The 15N content of soil N pools (DIN, TDN and TDNm) were analysed from the 3-month sampling only. N forms were diffused into pairs of glass filter disks (Whatman GF/D, previously baked in muffle furnace at 500 °C for 4 h), acidified with 35 µL 2 M H2SO4 and wrapped in Teflon tape (Stark & Hart 1996). For DIN extracts, KCl was added (to reach 1.5 M) to raise the ionic strength of the solution, along with MgO and Devarda's alloy (–100 mesh, Sigma-Aldrich, Milwaukee, WI). For persulfate digests, 270 µL 10 M NaOH was added to raise the pH > 13. Blank samples were used to account for any background contamination of N for all soil extractions and N diffusions. Filter packets were dried for at least 48 h in a desiccator with concentrated H2SO4, then wrapped in silver capsules (Costech Analytical Technologies Inc., Valencia, CA) and analysed for total N and 15N.
mycorrhizal root sampling
Mycorrhizal roots (≤0.5 mm diameter) from each soil core were sorted from soil and organic matter and categorized by mycorrhizal type. Roots were sorted by AM, ECM and ERM root categories based upon anatomical characters of the host plant roots and mycorrhizal type under a dissecting microscope. The hardwood microsite contained ECM and AM hosts and uncommon NM hosts (Carex spp.), whereas the rhododendron microsite contained ERM, ECM and AM hosts. ECM roots (0.2–0.3 mm diameter) were distinguished from other roots by their root branching patterns and the presence of fungal mantles. ERM hair roots of R. maximum roots were distinguished based upon their root diameter (0.1 mm), a subsample was verified under magnification to contain hyphal coils within cortical root cells. AM roots of Acer spp. and herbs (0.3–0.5 mm) were easily distinguished from other mycorrhizal roots, and subsamples were inspected for arbuscules (Wurzburger & Bledsoe 2001). All mycorrhizal types exhibited substantial fungal colonization. Since Carex spp. were rare, their roots were combined with AM root samples. All roots were washed in deionized H2O, brushed to remove adhering organic matter, soaked in 0.5 mM CaCl2 to remove apoplastic or externally bound 15N (Näsholm et al. 1998) and then rinsed again in H2O. Roots were dried, weighed, ground to a fine powder and analysed for % N and 15N.

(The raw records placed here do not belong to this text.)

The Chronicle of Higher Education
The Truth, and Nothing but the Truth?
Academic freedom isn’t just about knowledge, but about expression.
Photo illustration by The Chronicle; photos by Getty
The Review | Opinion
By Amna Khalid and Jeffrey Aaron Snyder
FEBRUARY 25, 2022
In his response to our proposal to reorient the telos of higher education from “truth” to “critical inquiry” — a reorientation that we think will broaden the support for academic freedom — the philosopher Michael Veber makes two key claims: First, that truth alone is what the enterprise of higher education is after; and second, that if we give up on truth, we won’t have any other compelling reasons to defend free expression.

15 N analysis and calculations
C, N and 15N were analysed from ground soil and mycorrhizal roots and glass filters with an isotope ratio mass spectrometer at the Stable Isotope Facility at the Odum School of Ecology, University of Georgia. For all enriched samples, APE was calculated with eqn 1, with pairs of enriched and non-enriched samples where S indicates the enriched sample and C is the control sample.
APE =[(15N atoms/total N atoms)S– (15N atoms/total N atoms)C]× 100.(eqn 1)

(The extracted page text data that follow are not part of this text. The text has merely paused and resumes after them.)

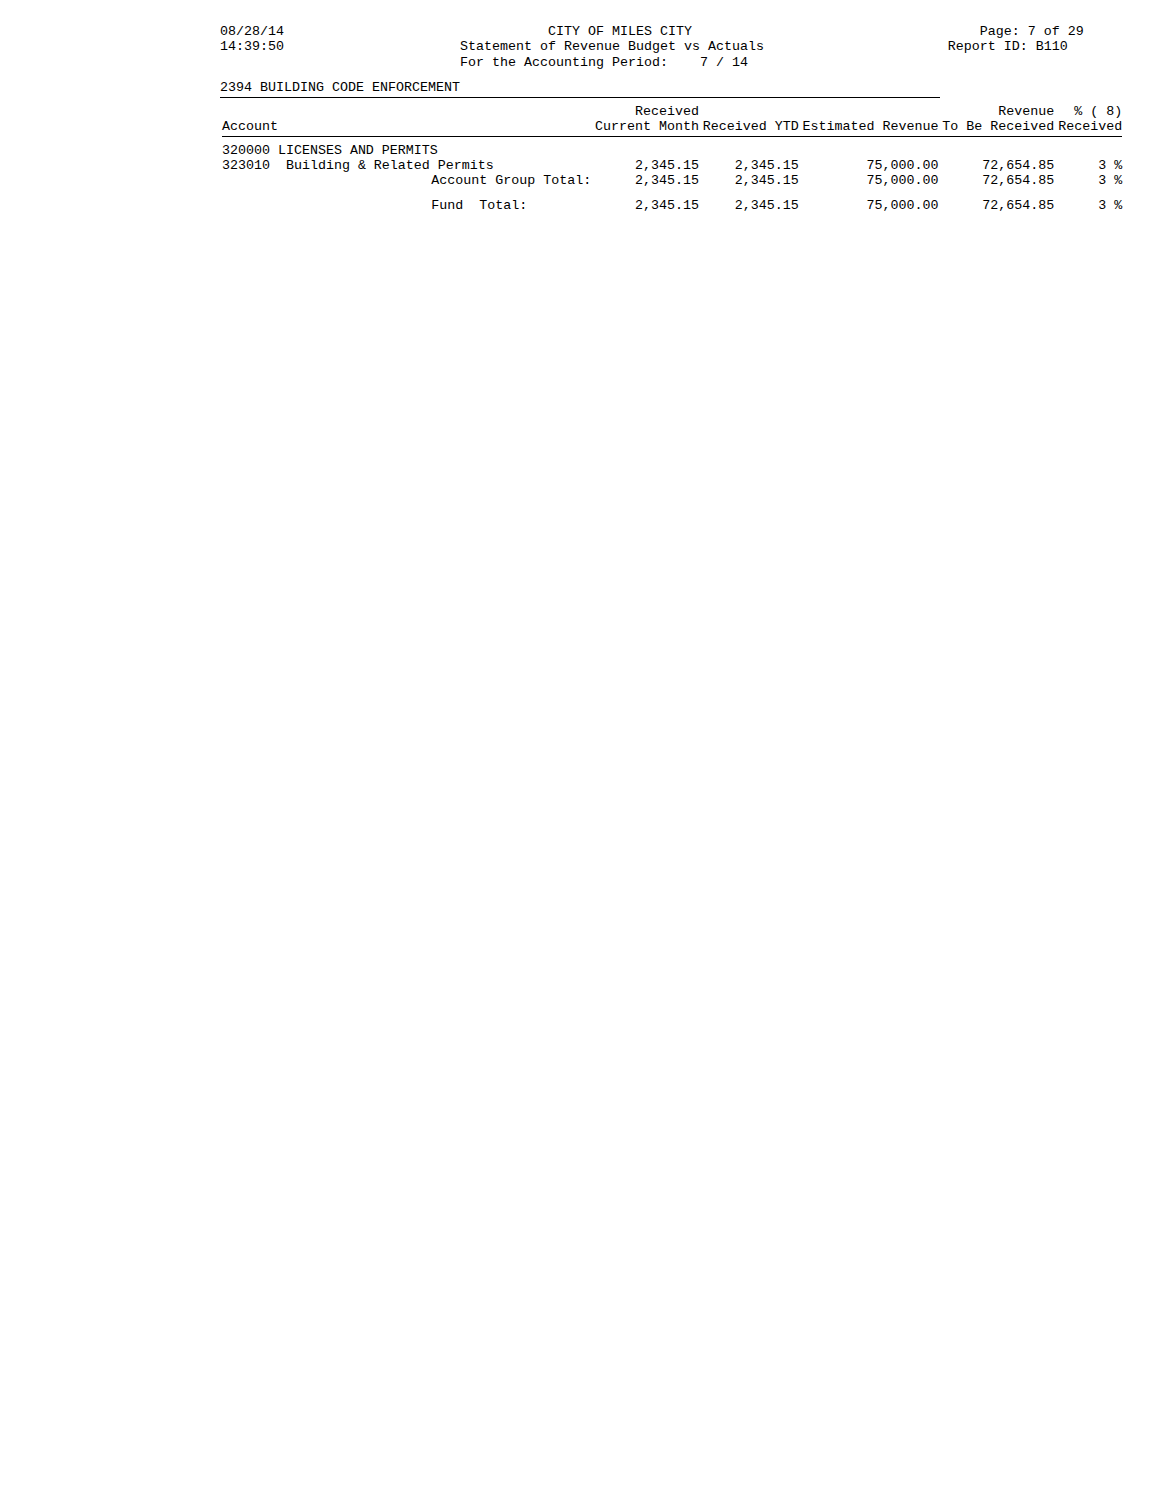08/28/14                                 CITY OF MILES CITY                                    Page: 7 of 29
14:39:50                      Statement of Revenue Budget vs Actuals                       Report ID: B110
                              For the Accounting Period:    7 / 14
2394 BUILDING CODE ENFORCEMENT
| | Received | | | Revenue | % ( 8) |
| Account | Current Month | Received YTD | Estimated Revenue | To Be Received | Received |
| 320000 LICENSES AND PERMITS | | | | | |
| 323010 Building & Related Permits | 2,345.15 | 2,345.15 | 75,000.00 | 72,654.85 | 3 % |
| Account Group Total: | 2,345.15 | 2,345.15 | 75,000.00 | 72,654.85 | 3 % |
| Fund Total: | 2,345.15 | 2,345.15 | 75,000.00 | 72,654.85 | 3 % |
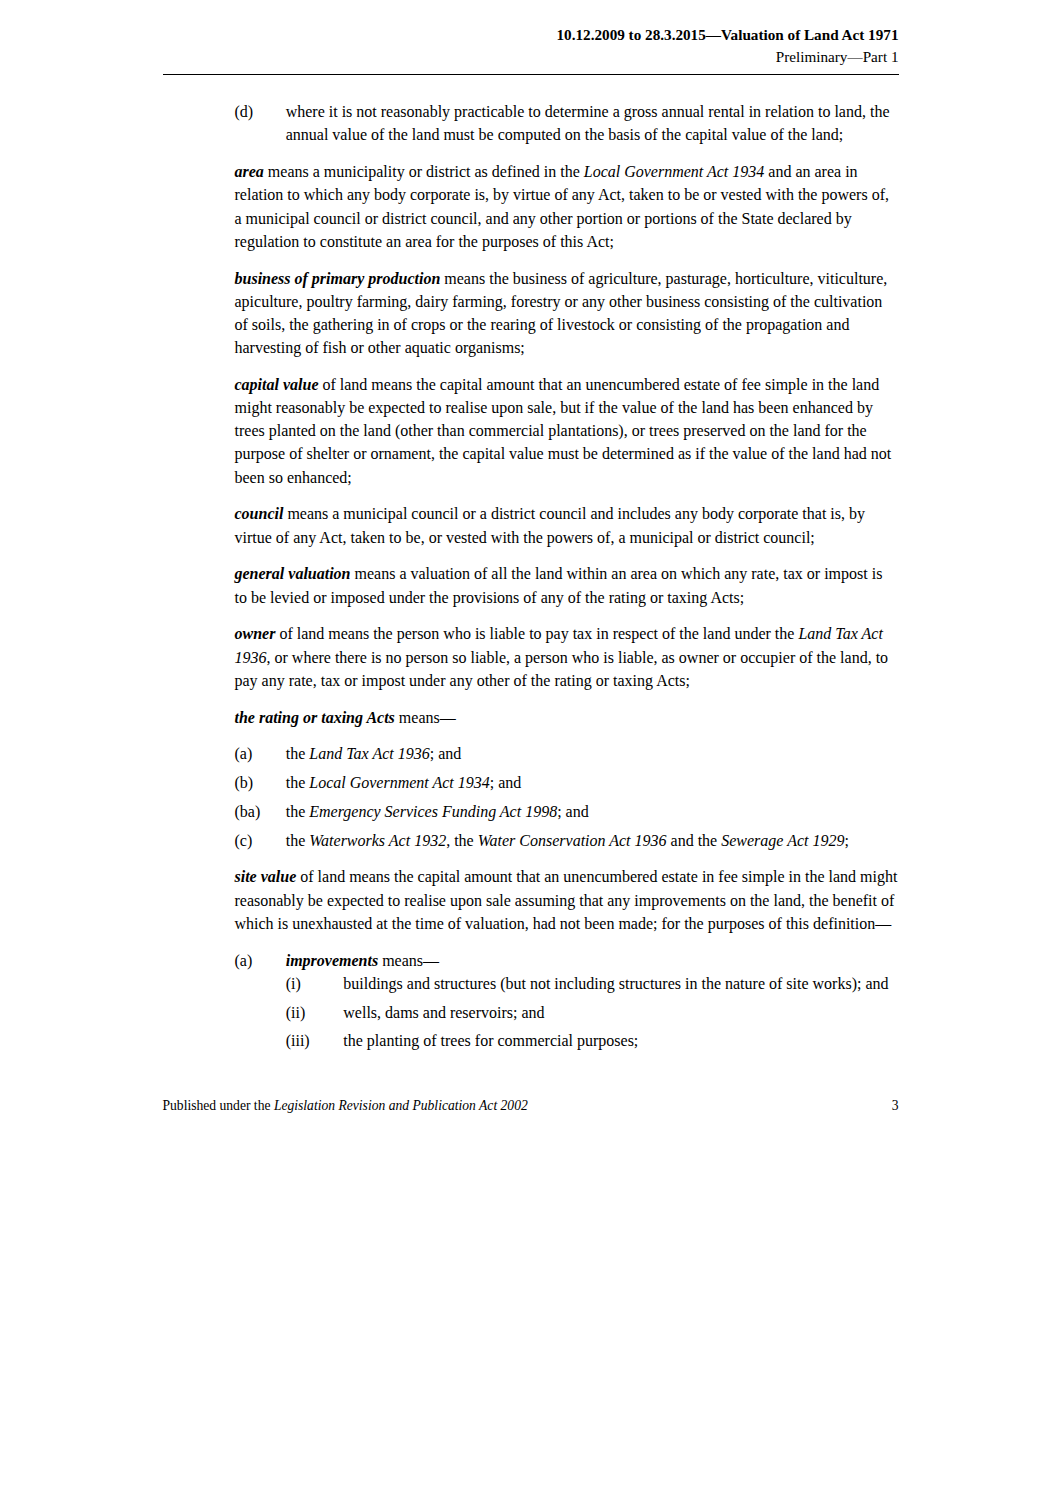10.12.2009 to 28.3.2015—Valuation of Land Act 1971
Preliminary—Part 1
(d) where it is not reasonably practicable to determine a gross annual rental in relation to land, the annual value of the land must be computed on the basis of the capital value of the land;
area means a municipality or district as defined in the Local Government Act 1934 and an area in relation to which any body corporate is, by virtue of any Act, taken to be or vested with the powers of, a municipal council or district council, and any other portion or portions of the State declared by regulation to constitute an area for the purposes of this Act;
business of primary production means the business of agriculture, pasturage, horticulture, viticulture, apiculture, poultry farming, dairy farming, forestry or any other business consisting of the cultivation of soils, the gathering in of crops or the rearing of livestock or consisting of the propagation and harvesting of fish or other aquatic organisms;
capital value of land means the capital amount that an unencumbered estate of fee simple in the land might reasonably be expected to realise upon sale, but if the value of the land has been enhanced by trees planted on the land (other than commercial plantations), or trees preserved on the land for the purpose of shelter or ornament, the capital value must be determined as if the value of the land had not been so enhanced;
council means a municipal council or a district council and includes any body corporate that is, by virtue of any Act, taken to be, or vested with the powers of, a municipal or district council;
general valuation means a valuation of all the land within an area on which any rate, tax or impost is to be levied or imposed under the provisions of any of the rating or taxing Acts;
owner of land means the person who is liable to pay tax in respect of the land under the Land Tax Act 1936, or where there is no person so liable, a person who is liable, as owner or occupier of the land, to pay any rate, tax or impost under any other of the rating or taxing Acts;
the rating or taxing Acts means—
(a) the Land Tax Act 1936; and
(b) the Local Government Act 1934; and
(ba) the Emergency Services Funding Act 1998; and
(c) the Waterworks Act 1932, the Water Conservation Act 1936 and the Sewerage Act 1929;
site value of land means the capital amount that an unencumbered estate in fee simple in the land might reasonably be expected to realise upon sale assuming that any improvements on the land, the benefit of which is unexhausted at the time of valuation, had not been made; for the purposes of this definition—
(a) improvements means—
(i) buildings and structures (but not including structures in the nature of site works); and
(ii) wells, dams and reservoirs; and
(iii) the planting of trees for commercial purposes;
Published under the Legislation Revision and Publication Act 2002
3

Percent recovery of 15N involved multiplying the APE of a pool by the total N of the pool, and then accounting for the portion of undetected 14N associated with the applied treatments from their original atom %. The APE of DIN, TDN and TDNm were determined directly, while the APE of DON and LMN were calculated from eqns 2 and 3, where AP is the atom % of 15N and C is the concentration of N.
All data were tested for normality and transformed when necessary. We used split-plot or split–split-plot anovas using sas software (SAS Institute, Cary, NC) to analyse data. Block (n = 4) was a random effect and incorporated into each model. Fixed effects included time (n = 2), microsite (n = 2), complex type (n = 2) and mycorrhizal root type (n = 3). Specifically, a split-plot repeated measures design was used for soil N pools (% N, DIN, DON and LMN) to examine the effects of time and microsite on N pool size. A split–split-plot repeated measures design was used to analyse root biomass and root % N by microsite (whole-plot factor) and mycorrhizal root type (split-plot factor). Total 15N soil and total root 15N recovery were analysed with a split-plot anova by microsite (whole-plot factor) and complex type (split-plot factor). To analyse root 15N-enrichment (APE) we used a split-plot design, with complex type as the whole plot factor and mycorrhizal root type the split-plot factor. 15N recovery was also analysed with a split-plot anova by microsite (whole plot factor) and LMN and mycorrhizal roots (split-plot factor). For all analyses, we performed a post hoc means separation technique to determine significant differences (α < 0.05) among all factor combinations.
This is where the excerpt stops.